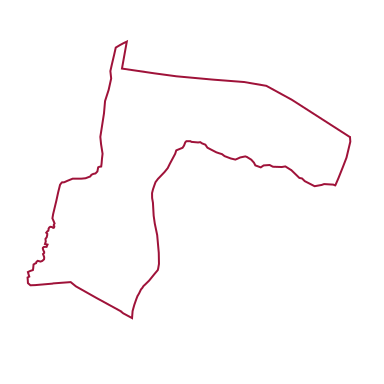 outline of Al Fashaga, Gedarif, Sudan, rotated 101°
{"feature_id": "16777658B79230518314977", "entity_name": "Al Fashaga", "entity_type": "district", "adm_level": 2, "iso_a3": "SDN", "parent_name": "Sudan", "parent_adm1": "Gedarif", "projection": "orthographic", "projection_center": [36.017, 14.347], "detail": "fine", "context": "isolated", "style": "outline", "palette": "rose", "viewbox_px": 384, "rotation_deg": 101, "n_neighbors": 0, "source": "geoboundaries", "source_scale": "gbopen_adm2", "svg_char_len": 2789}
<svg xmlns="http://www.w3.org/2000/svg" viewBox="0 0 384 384"><g transform="rotate(101 192 192)"><path d="M79.2,121.7L74.2,137.4L73.6,139.3L74.1,161.8L77.7,193.0L81.4,229.4L82.7,251.7L84.2,284.3L56.8,284.7L59.1,287.8L60.1,289.0L61.3,290.5L64.8,294.4L71.9,294.6L82.0,295.0L88.9,295.2L96.0,293.0L107.6,293.3L119.3,294.7L131.6,293.4L155.4,292.5L162.4,290.4L171.5,287.1L176.7,286.7L181.2,286.2L184.3,286.0L185.0,287.9L185.7,288.8L187.2,288.8L189.9,288.8L192.2,290.3L193.1,292.4L194.3,294.0L196.2,294.9L197.3,296.7L198.8,299.1L200.0,303.1L201.7,311.7L204.9,316.6L206.4,318.7L206.9,319.5L207.1,320.3L207.3,321.4L208.4,322.1L210.1,322.9L217.6,323.3L226.6,323.5L240.2,324.1L244.5,324.0L246.2,322.8L249.1,320.9L250.4,321.4L251.3,321.3L251.9,320.6L253.2,320.6L253.7,321.4L253.1,322.8L253.2,324.5L254.2,325.4L255.5,325.8L256.4,325.6L257.5,325.7L258.2,326.5L259.8,327.3L260.6,326.1L261.9,325.9L264.2,326.0L266.0,326.9L268.5,326.1L271.1,326.4L271.1,325.3L271.2,323.8L273.6,324.3L273.8,325.5L274.2,326.9L275.2,327.7L276.2,327.6L277.9,326.6L279.0,325.7L280.0,325.5L281.3,326.4L284.1,324.7L285.0,324.5L286.3,324.4L288.2,325.8L289.2,327.4L289.1,328.9L289.0,330.3L290.2,331.3L291.6,331.5L292.3,332.6L293.4,333.7L297.4,333.3L299.0,333.3L300.4,335.8L301.9,337.8L303.7,336.9L306.1,335.6L307.3,337.1L309.8,336.4L312.6,335.7L312.8,335.6L313.7,334.0L314.4,332.8L313.3,328.1L308.6,311.6L308.2,310.8L303.6,293.9L306.8,287.9L314.3,265.4L322.8,238.7L323.0,238.7L324.2,236.4L326.5,229.0L327.2,226.8L320.2,227.6L313.8,227.1L307.6,226.2L304.3,225.6L304.2,225.5L301.9,224.7L301.6,224.6L297.4,223.5L295.7,222.5L293.6,221.7L291.7,220.3L287.2,217.2L279.3,213.0L275.2,210.7L274.8,210.7L273.8,210.6L273.2,210.6L268.9,210.7L258.1,213.0L240.8,218.0L240.6,218.1L230.1,222.5L222.6,225.1L210.0,228.3L205.5,230.0L200.7,231.0L196.9,230.8L193.2,230.3L189.3,229.7L185.4,227.8L184.7,227.3L177.7,222.8L173.2,220.4L168.4,219.1L157.7,215.8L154.2,215.4L154.0,215.2L150.4,209.7L148.0,208.7L144.6,208.1L143.3,207.3L143.2,207.2L142.4,203.2L142.8,202.4L142.9,202.2L142.2,195.4L142.1,195.2L141.5,193.4L142.4,191.3L142.4,191.2L143.0,187.9L145.5,185.4L145.6,185.2L148.4,175.7L148.8,172.8L149.1,169.8L150.6,166.8L150.6,166.7L151.7,160.3L151.9,155.6L150.7,153.8L148.9,151.3L146.9,146.5L146.9,146.4L147.2,144.5L147.3,144.4L149.0,139.9L149.2,139.7L151.3,136.9L151.5,136.7L153.8,134.9L154.7,129.2L152.3,126.8L152.2,126.6L150.7,121.0L150.7,120.9L151.7,117.6L151.7,117.0L150.4,109.0L150.4,108.8L150.3,108.5L149.1,105.3L149.1,105.2L151.5,99.0L151.5,98.8L157.7,89.3L157.7,86.6L159.6,83.7L159.8,83.5L162.9,72.8L162.9,72.7L160.3,66.0L160.1,65.7L159.0,63.8L159.0,63.7L157.8,54.8L157.8,54.7L158.2,52.7L157.8,52.5L150.5,50.9L138.9,48.7L128.8,46.9L112.4,46.2L107.9,47.4L107.9,47.6L82.5,111.4L79.2,121.7Z" fill="none" stroke="#9f1239" stroke-width="2"/></g></svg>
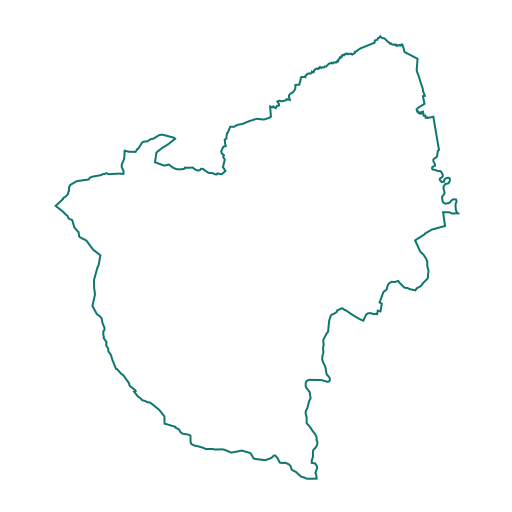 Ditrau, Harghita, Romania, rotated 181°
{"feature_id": "2599482B10116484891151", "entity_name": "Ditrau", "entity_type": "district", "adm_level": 2, "iso_a3": "ROU", "parent_name": "Romania", "parent_adm1": "Harghita", "projection": "orthographic", "projection_center": [25.527, 46.847], "detail": "fine", "context": "isolated", "style": "outline", "palette": "teal", "viewbox_px": 512, "rotation_deg": 181, "n_neighbors": 0, "source": "geoboundaries", "source_scale": "gbopen_adm2", "svg_char_len": 5998}
<svg xmlns="http://www.w3.org/2000/svg" viewBox="0 0 512 512"><g transform="rotate(181 256 256)"><path d="M404.5,335.2L407.1,336.2L408.8,335.3L411.2,335.0L412.1,334.2L420.9,332.5L423.4,331.5L424.6,329.6L436.5,327.7L442.7,324.0L444.1,321.6L444.2,317.8L444.7,316.9L445.1,314.6L447.2,312.2L449.4,310.8L450.2,309.9L450.1,309.4L457.2,302.6L448.9,296.3L448.4,295.4L445.2,292.8L444.3,290.7L443.3,289.9L440.4,288.7L438.2,281.6L435.1,277.9L433.8,276.8L433.2,272.9L432.6,271.8L425.9,268.5L419.0,259.5L411.6,254.0L413.2,244.0L414.4,241.5L417.6,229.0L417.3,221.5L416.3,214.7L418.7,203.2L414.1,195.1L410.7,192.8L409.2,190.8L408.4,186.6L406.2,181.4L406.3,179.1L407.3,178.3L407.3,177.3L407.3,174.5L406.8,172.7L406.8,171.1L404.0,167.5L404.2,164.5L404.0,163.4L402.3,161.3L401.9,158.2L399.2,154.2L397.9,149.9L393.9,140.5L392.8,140.4L388.9,136.0L386.5,134.4L381.5,127.6L380.6,126.3L380.3,124.5L379.5,123.5L374.4,119.7L374.0,118.8L375.5,118.2L371.8,113.7L368.8,111.5L367.3,109.9L364.2,109.0L361.8,107.8L360.1,107.8L358.4,107.0L350.2,100.6L344.8,94.1L344.5,86.8L333.6,83.8L333.4,82.8L330.0,81.4L328.6,78.8L327.2,77.5L325.4,76.9L320.6,76.3L318.4,75.3L318.2,69.6L317.8,67.7L317.1,66.7L313.3,65.1L311.2,64.9L305.1,63.2L302.9,62.1L296.1,62.3L293.5,61.8L286.1,62.1L283.8,61.6L277.2,59.0L266.6,61.2L258.4,58.9L257.6,58.1L255.0,53.7L253.5,53.1L243.1,52.0L237.0,54.4L235.1,56.4L234.3,56.9L233.4,56.9L230.9,54.3L228.9,50.3L228.3,49.7L224.5,49.5L223.3,49.9L219.3,48.2L217.7,46.5L216.8,43.5L216.1,42.6L212.2,40.7L207.1,36.2L203.4,35.2L201.4,34.2L191.5,34.4L191.7,37.2L192.8,40.5L191.1,45.2L191.5,47.0L193.2,49.6L196.7,50.1L196.6,53.0L195.5,56.2L195.7,60.2L195.4,62.9L192.6,66.0L191.6,68.1L191.3,70.5L191.4,71.3L192.4,73.3L192.1,74.2L192.4,76.2L193.9,79.1L196.8,82.6L198.3,85.1L202.5,89.9L202.5,95.1L203.7,99.9L203.4,102.1L202.0,104.9L200.2,112.3L198.9,114.6L200.0,120.9L203.7,125.5L204.1,127.0L204.0,130.5L202.8,132.2L200.8,133.1L188.5,133.1L182.5,131.5L180.9,131.7L180.0,133.1L180.2,135.4L183.4,139.2L184.5,145.3L185.2,147.4L187.4,151.5L188.1,154.4L187.7,157.8L186.9,160.5L187.4,165.6L186.8,167.7L187.3,173.2L184.0,179.8L182.6,181.6L181.7,192.7L180.2,197.7L179.1,198.8L176.3,200.0L174.1,201.7L173.9,203.0L169.3,205.2L168.6,205.2L166.4,203.5L165.6,203.5L157.7,198.3L150.8,194.5L147.6,193.2L144.8,199.4L143.1,200.6L140.6,200.9L137.4,200.0L134.9,200.3L133.9,199.9L133.3,203.5L130.6,202.8L129.4,210.5L131.6,211.7L128.4,221.0L127.8,222.4L124.8,224.7L123.9,228.6L122.8,230.7L119.9,232.6L117.4,232.3L113.3,233.5L111.8,231.5L106.9,226.9L103.9,226.6L101.8,225.6L96.0,224.4L94.9,226.4L91.2,228.5L90.1,229.5L88.4,232.0L84.1,236.4L83.6,238.0L83.7,240.7L83.2,244.1L84.5,248.4L84.7,253.3L85.8,256.3L88.7,260.4L91.8,263.2L97.2,274.4L87.7,280.7L87.5,281.3L80.6,285.5L67.5,289.3L69.7,303.0L63.4,303.1L60.8,301.9L54.8,302.2L56.0,303.2L57.0,305.7L57.4,309.6L57.3,311.7L56.5,313.7L56.5,314.7L57.1,316.1L59.8,316.1L60.7,315.6L63.8,312.4L67.3,311.6L69.6,312.6L70.4,314.3L71.0,317.4L70.8,318.8L69.2,320.8L68.5,322.6L69.5,326.0L69.8,327.6L69.5,329.0L67.9,331.4L65.3,331.8L64.2,332.9L63.5,334.7L63.6,336.9L65.3,337.7L67.9,336.7L68.9,335.9L69.3,333.6L71.7,333.2L73.7,335.4L73.4,336.7L71.2,338.1L70.6,339.1L70.8,340.8L71.6,342.3L73.1,344.1L75.9,344.1L77.7,345.0L80.9,345.6L81.5,346.4L81.4,347.8L78.6,349.6L78.8,351.0L80.3,354.0L80.4,355.2L79.9,356.1L77.1,358.1L76.4,360.5L76.1,364.1L74.9,365.2L81.1,398.3L87.0,397.0L87.2,397.6L88.8,397.2L89.2,399.4L90.8,399.2L91.5,403.2L93.4,402.7L93.1,401.3L94.6,401.1L94.9,402.2L96.1,401.9L96.4,403.3L97.3,403.2L98.0,405.5L96.4,407.0L90.2,411.1L91.9,418.7L90.0,419.1L92.0,424.1L92.1,425.8L97.0,440.2L98.2,442.9L98.6,444.7L97.9,456.0L111.1,462.6L112.1,466.5L113.5,470.1L115.5,469.5L115.6,469.3L115.1,469.3L115.1,468.9L115.5,468.7L116.8,469.4L118.2,468.8L119.3,469.6L119.4,468.8L121.5,469.9L123.1,469.7L124.7,470.5L124.9,471.0L126.0,470.7L126.2,471.3L127.2,472.3L128.2,472.7L130.5,475.1L131.7,475.9L132.8,475.9L134.2,476.5L135.7,477.8L137.0,476.1L137.7,476.1L138.4,474.5L140.9,473.5L141.2,471.3L155.4,465.3L159.4,462.4L160.7,461.9L160.7,460.6L163.0,459.4L163.8,459.7L163.8,459.3L165.2,459.9L167.6,459.3L168.5,460.0L169.0,459.5L169.6,459.8L170.8,458.8L171.2,459.1L171.5,458.9L171.6,458.2L173.2,458.4L173.6,456.9L174.1,457.0L174.4,455.9L175.2,455.6L175.6,455.9L175.9,455.1L175.6,455.1L177.2,453.6L177.1,452.1L177.9,451.7L178.3,452.0L178.6,451.2L179.4,450.8L180.1,451.7L179.9,450.9L181.4,451.0L182.5,449.9L183.7,450.4L183.8,450.0L185.1,450.1L186.6,449.4L189.3,446.6L190.5,446.7L191.2,445.7L193.0,445.9L194.0,445.2L194.5,445.5L195.3,445.3L195.5,445.8L196.3,444.7L196.6,445.0L197.4,444.0L198.7,444.5L200.4,443.5L201.4,441.2L201.8,441.5L202.1,440.9L202.5,441.0L203.2,440.3L203.4,440.6L203.5,440.1L204.3,439.6L205.4,439.3L206.0,439.6L208.3,438.7L208.9,437.6L209.6,437.3L209.8,435.7L210.5,436.0L211.4,435.7L213.7,435.8L214.2,435.3L214.6,432.3L215.7,428.1L219.6,427.7L219.6,424.2L220.2,422.7L222.1,420.1L223.7,419.5L225.7,417.5L225.9,416.0L224.9,412.7L227.8,413.3L227.7,412.8L231.1,411.5L233.3,411.1L235.1,411.7L237.3,410.9L235.8,408.6L235.6,406.9L237.7,406.5L238.5,404.6L239.2,404.2L241.3,405.9L242.3,404.9L244.5,405.7L243.5,395.5L245.7,394.2L249.7,392.8L251.2,392.6L257.7,393.2L265.8,390.5L271.6,387.9L277.0,386.7L280.3,384.8L284.0,384.8L286.5,378.5L287.1,378.3L287.7,374.3L287.6,372.9L289.3,371.8L288.9,368.4L288.2,365.3L290.6,364.7L292.6,359.9L291.9,357.8L289.8,356.3L290.6,354.5L288.9,351.8L290.6,344.3L288.0,340.5L291.8,337.1L296.1,337.9L296.7,336.9L297.3,336.7L301.5,338.2L305.0,338.3L310.6,342.1L312.5,342.3L313.6,340.9L315.5,340.4L318.1,341.3L320.9,343.3L328.0,342.9L328.4,343.2L329.1,342.0L332.6,341.3L337.1,341.4L340.6,342.9L344.6,345.9L349.4,344.8L358.6,348.0L357.4,357.7L351.9,362.3L346.3,365.8L338.9,371.8L339.9,372.8L351.8,375.7L354.9,375.2L360.6,371.5L363.0,371.1L366.8,368.7L369.6,368.5L371.6,367.8L375.6,361.2L376.6,360.8L378.2,358.0L384.9,358.0L389.2,359.0L389.3,353.5L389.6,350.6L391.9,344.9L391.7,342.2L389.8,338.4L390.0,335.8L395.1,336.0L404.5,335.2Z" fill="none" stroke="#0f766e" stroke-width="2"/></g></svg>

### INSTRUCTIONS TO FOLLOW
From the data above, copy every line that contains "isolated" as a whole word, not as part of a longer string. Match case exactly.

### THE REPLY
{"feature_id": "16777658B79230518314977", "entity_name": "Al Fashaga", "entity_type": "district", "adm_level": 2, "iso_a3": "SDN", "parent_name": "Sudan", "parent_adm1": "Gedarif", "projection": "orthographic", "projection_center": [36.017, 14.347], "detail": "fine", "context": "isolated", "style": "outline", "palette": "rose", "viewbox_px": 384, "rotation_deg": 101, "n_neighbors": 0, "source": "geoboundaries", "source_scale": "gbopen_adm2", "svg_char_len": 2789}
{"feature_id": "2599482B10116484891151", "entity_name": "Ditrau", "entity_type": "district", "adm_level": 2, "iso_a3": "ROU", "parent_name": "Romania", "parent_adm1": "Harghita", "projection": "orthographic", "projection_center": [25.527, 46.847], "detail": "fine", "context": "isolated", "style": "outline", "palette": "teal", "viewbox_px": 512, "rotation_deg": 181, "n_neighbors": 0, "source": "geoboundaries", "source_scale": "gbopen_adm2", "svg_char_len": 5998}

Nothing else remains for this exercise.